I can’t wait to see where I will finish. I have a long ways to go, which is uplifting in itself.
Perfect timing for me to read your words. I discovered that I am easily triggered. Not long ago I heard the Beatitudes read and.. “slow to anger” stuck out like a sore thumb to me. Your words are reinforcement for me.
Add “Teacher” to your resume. An inspirational blog today!
I think I’m learning more than I’m teaching, but that is a lovely thought, thanks Crystal.
The precious pause. My counselor told me that learning to pause before reacting, turns my actions into a response instead. A reaction is from my past, a response is from my present. I told her my goal, too, wasn’t just to act differently, but to feel differently. The precious pause has helped me feel – and heal.
Precious pause is a lovely term..

RECORDS PROVIDED:
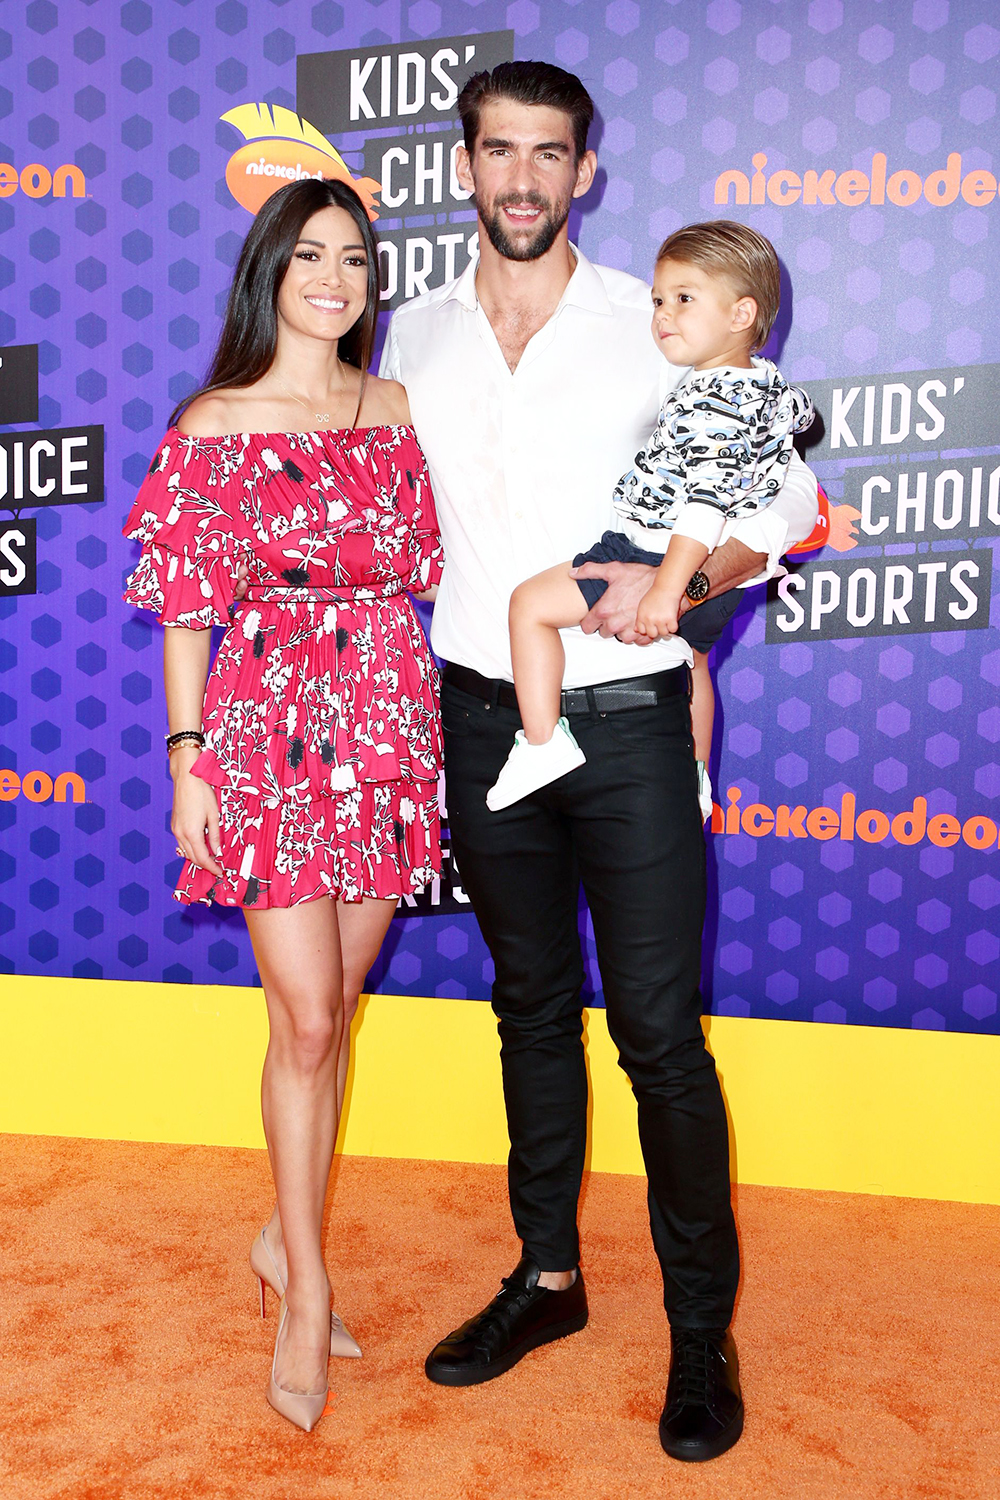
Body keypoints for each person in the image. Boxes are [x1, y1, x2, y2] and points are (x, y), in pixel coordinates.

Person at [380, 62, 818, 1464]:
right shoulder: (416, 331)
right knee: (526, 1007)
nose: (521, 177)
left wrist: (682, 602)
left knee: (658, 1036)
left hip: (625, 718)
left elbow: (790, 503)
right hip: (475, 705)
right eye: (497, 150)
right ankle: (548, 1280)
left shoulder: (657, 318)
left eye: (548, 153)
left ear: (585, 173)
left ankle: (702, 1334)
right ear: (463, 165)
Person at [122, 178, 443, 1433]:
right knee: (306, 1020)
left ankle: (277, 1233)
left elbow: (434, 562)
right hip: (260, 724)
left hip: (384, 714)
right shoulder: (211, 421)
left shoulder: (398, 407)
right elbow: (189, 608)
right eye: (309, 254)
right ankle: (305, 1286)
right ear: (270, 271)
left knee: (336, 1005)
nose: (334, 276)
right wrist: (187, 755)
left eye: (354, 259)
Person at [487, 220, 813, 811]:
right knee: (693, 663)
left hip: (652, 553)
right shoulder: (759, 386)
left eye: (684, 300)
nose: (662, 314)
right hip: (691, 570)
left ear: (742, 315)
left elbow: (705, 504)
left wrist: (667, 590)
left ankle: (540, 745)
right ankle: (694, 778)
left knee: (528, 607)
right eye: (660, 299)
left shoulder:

PROBLEM TO SOLVE: Pick up the comment thread on learning to pause before reacting and carry it on past its last line.

RESPONSE:
outstanding article thanks jon/maria
Thanks Darlean
I have followed you for a few years and love how you have explored and expressed your spiritual journey. In many ways it has mirrored my own and also inspired me. You have clarified what I have often experienced. Love and compassion grow when we nurture them, including self-love and self-compassion.
Thanks, Barbara, seeing that is a big deal, I appreciate the message
Lovely photo of your granddaughter.
Beautiful reflection. As Hildegard of Bingen reminds us”The truly holy person welcomes all that is earthy.”